Sound — 9
If you enjoyed Shout Out Louds debut album Howl Howl Gaff Gaff from 2005, then you will certainly enjoy their second release Our I'll Wills. Stockholm, Sweden's celebrated rock quintet discovered a formula that works perfectly for them, and they continue on that path even using their producer from their debut record, Bjorn Yttling of the folk-pop trio Peter, Bjorn And John. The tracks have jangly-pop rhythms and melodic-pop textures with bright poppy tones and cheery flutters. The melodic laces and rolls of springy ruffles enliven the tempos of Tonight I Have To Leave It and Imagine. The song South America sprigs an upbeat string arrangement floating over the melodic folds. Band members Adam Olenius (vocals), Ted Malmros (bass), Carl von Arbin (guitar), Eric Edman (drums), and Bebban Stenborg (vocals, keys) makes everything tight while furnishing light stimulations through the melodies like in the infectious tune Parents Living Room. Bebban sings on the tune Blue Headlights featuring soft pop keys and delicate rhythms. Every track is solidly filled. They allow breathing room without making the melodies too sparse, as the songs always stay within the framework of feeling positive.
Lyrics — 8
The song lyrics are personable which adds to their charm and makes them relatable to human feelings and regular everyday lives.

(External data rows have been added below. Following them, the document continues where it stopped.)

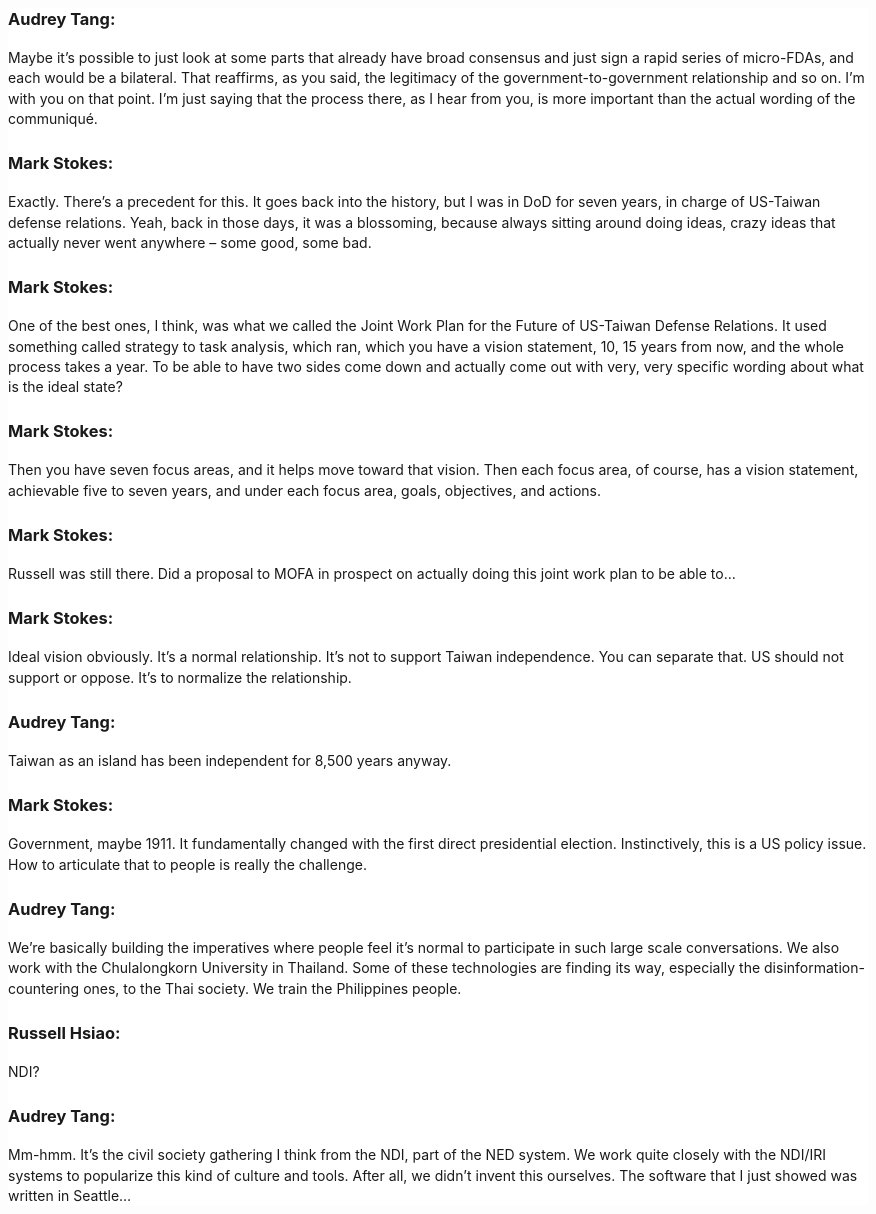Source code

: ### Audrey Tang:
Maybe it’s possible to just look at some parts that already have broad consensus and just sign a rapid series of micro-FDAs, and each would be a bilateral. That reaffirms, as you said, the legitimacy of the government-to-government relationship and so on. I’m with you on that point. I’m just saying that the process there, as I hear from you, is more important than the actual wording of the communiqué.

### Mark Stokes:
Exactly. There’s a precedent for this. It goes back into the history, but I was in DoD for seven years, in charge of US-Taiwan defense relations. Yeah, back in those days, it was a blossoming, because always sitting around doing ideas, crazy ideas that actually never went anywhere – some good, some bad.

### Mark Stokes:
One of the best ones, I think, was what we called the Joint Work Plan for the Future of US-Taiwan Defense Relations. It used something called strategy to task analysis, which ran, which you have a vision statement, 10, 15 years from now, and the whole process takes a year. To be able to have two sides come down and actually come out with very, very specific wording about what is the ideal state?

### Mark Stokes:
Then you have seven focus areas, and it helps move toward that vision. Then each focus area, of course, has a vision statement, achievable five to seven years, and under each focus area, goals, objectives, and actions.

### Mark Stokes:
Russell was still there. Did a proposal to MOFA in prospect on actually doing this joint work plan to be able to…

### Mark Stokes:
Ideal vision obviously. It’s a normal relationship. It’s not to support Taiwan independence. You can separate that. US should not support or oppose. It’s to normalize the relationship.

### Audrey Tang:
Taiwan as an island has been independent for 8,500 years anyway.

### Mark Stokes:
Government, maybe 1911. It fundamentally changed with the first direct presidential election. Instinctively, this is a US policy issue. How to articulate that to people is really the challenge.

### Audrey Tang:
We’re basically building the imperatives where people feel it’s normal to participate in such large scale conversations. We also work with the Chulalongkorn University in Thailand. Some of these technologies are finding its way, especially the disinformation-countering ones, to the Thai society. We train the Philippines people.

### Russell Hsiao:
NDI?

### Audrey Tang:
Mm-hmm. It’s the civil society gathering I think from the NDI, part of the NED system. We work quite closely with the NDI/IRI systems to popularize this kind of culture and tools. After all, we didn’t invent this ourselves. The software that I just showed was written in Seattle…

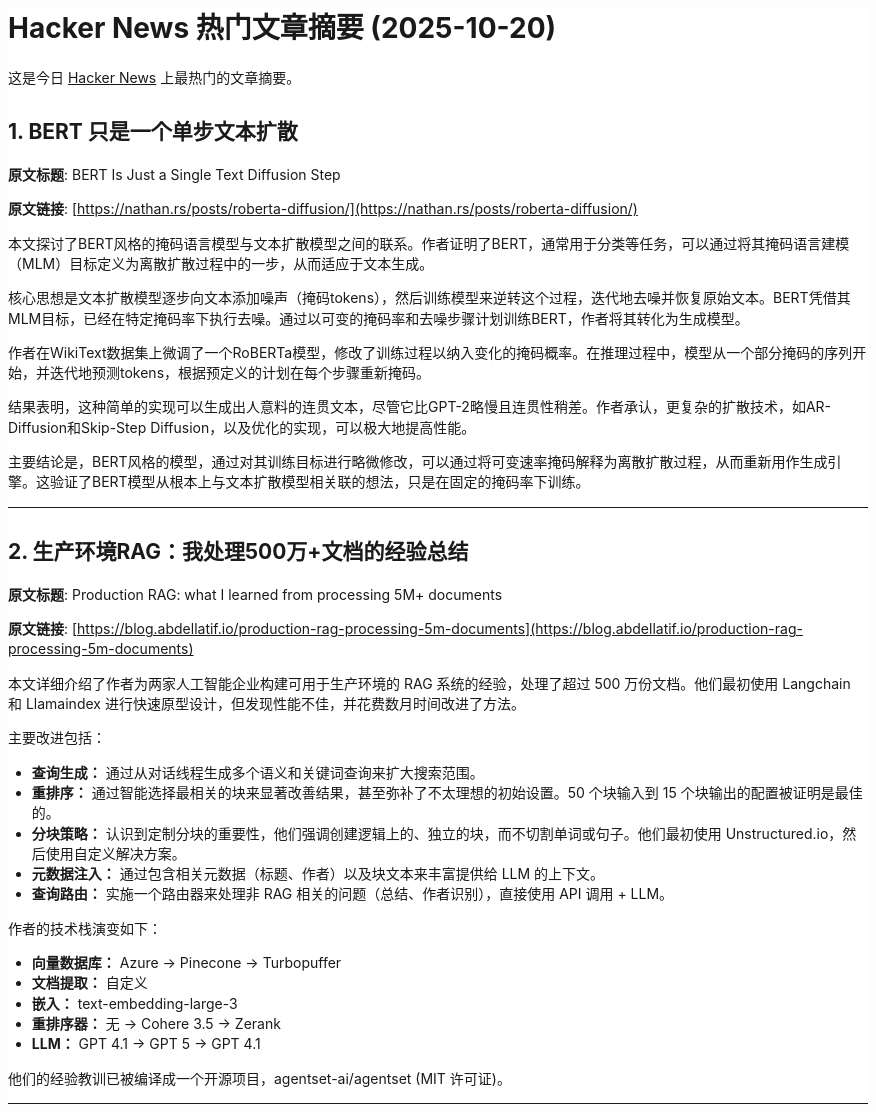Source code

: # Hacker News 热门文章摘要 (2025-10-20)

这是今日 [Hacker News](https://news.ycombinator.com/) 上最热门的文章摘要。

## 1. BERT 只是一个单步文本扩散

**原文标题**: BERT Is Just a Single Text Diffusion Step

**原文链接**: [https://nathan.rs/posts/roberta-diffusion/](https://nathan.rs/posts/roberta-diffusion/)

本文探讨了BERT风格的掩码语言模型与文本扩散模型之间的联系。作者证明了BERT，通常用于分类等任务，可以通过将其掩码语言建模（MLM）目标定义为离散扩散过程中的一步，从而适应于文本生成。

核心思想是文本扩散模型逐步向文本添加噪声（掩码tokens），然后训练模型来逆转这个过程，迭代地去噪并恢复原始文本。BERT凭借其MLM目标，已经在特定掩码率下执行去噪。通过以可变的掩码率和去噪步骤计划训练BERT，作者将其转化为生成模型。

作者在WikiText数据集上微调了一个RoBERTa模型，修改了训练过程以纳入变化的掩码概率。在推理过程中，模型从一个部分掩码的序列开始，并迭代地预测tokens，根据预定义的计划在每个步骤重新掩码。

结果表明，这种简单的实现可以生成出人意料的连贯文本，尽管它比GPT-2略慢且连贯性稍差。作者承认，更复杂的扩散技术，如AR-Diffusion和Skip-Step Diffusion，以及优化的实现，可以极大地提高性能。

主要结论是，BERT风格的模型，通过对其训练目标进行略微修改，可以通过将可变速率掩码解释为离散扩散过程，从而重新用作生成引擎。这验证了BERT模型从根本上与文本扩散模型相关联的想法，只是在固定的掩码率下训练。

---

## 2. 生产环境RAG：我处理500万+文档的经验总结

**原文标题**: Production RAG: what I learned from processing 5M+ documents

**原文链接**: [https://blog.abdellatif.io/production-rag-processing-5m-documents](https://blog.abdellatif.io/production-rag-processing-5m-documents)

本文详细介绍了作者为两家人工智能企业构建可用于生产环境的 RAG 系统的经验，处理了超过 500 万份文档。他们最初使用 Langchain 和 Llamaindex 进行快速原型设计，但发现性能不佳，并花费数月时间改进了方法。

主要改进包括：

*   **查询生成：** 通过从对话线程生成多个语义和关键词查询来扩大搜索范围。
*   **重排序：** 通过智能选择最相关的块来显著改善结果，甚至弥补了不太理想的初始设置。50 个块输入到 15 个块输出的配置被证明是最佳的。
*   **分块策略：** 认识到定制分块的重要性，他们强调创建逻辑上的、独立的块，而不切割单词或句子。他们最初使用 Unstructured.io，然后使用自定义解决方案。
*   **元数据注入：** 通过包含相关元数据（标题、作者）以及块文本来丰富提供给 LLM 的上下文。
*   **查询路由：** 实施一个路由器来处理非 RAG 相关的问题（总结、作者识别），直接使用 API 调用 + LLM。

作者的技术栈演变如下：

*   **向量数据库：** Azure -> Pinecone -> Turbopuffer
*   **文档提取：** 自定义
*   **嵌入：** text-embedding-large-3
*   **重排序器：** 无 -> Cohere 3.5 -> Zerank
*   **LLM：** GPT 4.1 -> GPT 5 -> GPT 4.1

他们的经验教训已被编译成一个开源项目，agentset-ai/agentset (MIT 许可证)。

---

In their song Tonight I Have To Leave It Olenius sings, Don't come up to me and say you like it/ It's better if you say you hate it, that's the truth exactly/ When we go out dancing I don't want to be bothered/ I just want to be bothered with real love/ Why don't you give love? / Why don't you give love? / Tonight I have to leave it. The lyrics are simple while also revealing deeper emotions, similarly to their music which appears simple but penetrates deeper into the listener.
Overall Impression — 9
Shout Out Louds straddles the line between synth-pop and alternative rock. The music is very likeable and exudes a positive vibe. The music is melodically complex without using a lot of over-thinking in the chord dynamics or heavy layers on the movements. The songs seem natural and sophisticated in a Belle & Sebastian type of way. There aren't many surprises on this album for fans of the band, but it certainly reinforces Shout Out Louds place in the pop/rock forum. The songs are infectiously catchy and their amicableness is instant, meaning you don't have to be a fan of the Shout Out Louds to like their music. You'll like their music the first time you hear it.